Since 2004 that associations such as “Berlin Postkolonial”, the Initiative Black People in Germany ISD Bund e. V. and people such as Mnyaka Sururu Mboro and Christian Kopp have been campaigning for a change of many street names in Berlin - considered as racist and offensive towards people's from other cultures specially Africans. Negroes or Mohr - terms like these are seen by Mboro as discriminatory and racist towards black people and people from African origin. Mohr means foolish, stupid, simple-minded from Latin, Greek.

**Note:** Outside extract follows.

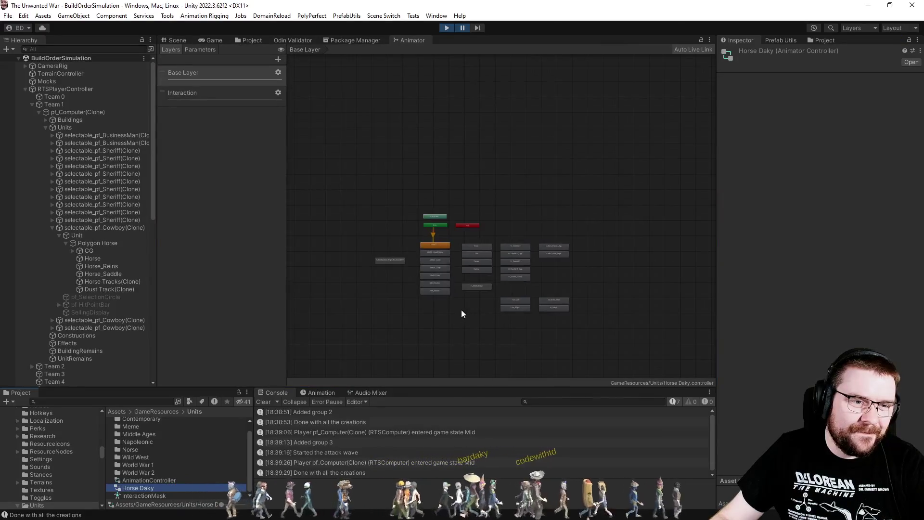
{"action": "scroll", "coordinate": [461, 310], "scroll_direction": "up", "scroll_amount": 3}
{"action": "left_click", "coordinate": [212, 93]}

Germany's colonial entanglements date back to the 17th century. In 1683 Brandenburg-Prussia had a colony on the west coast of Africa. Her name: Groß-Friedrichsburg. In 1717 the Prussians sold the colony to the Dutch. Until then, they had been involved in the transatlantic slave trade. It was during this period that Mohrenstrasse or M * strasse got its name, says Christian Kopp from Berlin-Postkolonial, an association that offers city tours on German colonial history. “The street is named 1706, that is the time when the first black people were brought here. As a rule, these were underage boys who had to serve here at the court. That means the name is closely linked to the history of the lack of freedom and enslavement of people of African origin. ”
The controversy over the renaming of Mohrenstrasse is representative of how complicated it is to adequately address Germany's role in colonialism. How to deal with it in a city that is full of memorial and memorial sites? And where is most of the neighborhood closer than the colonial legacy?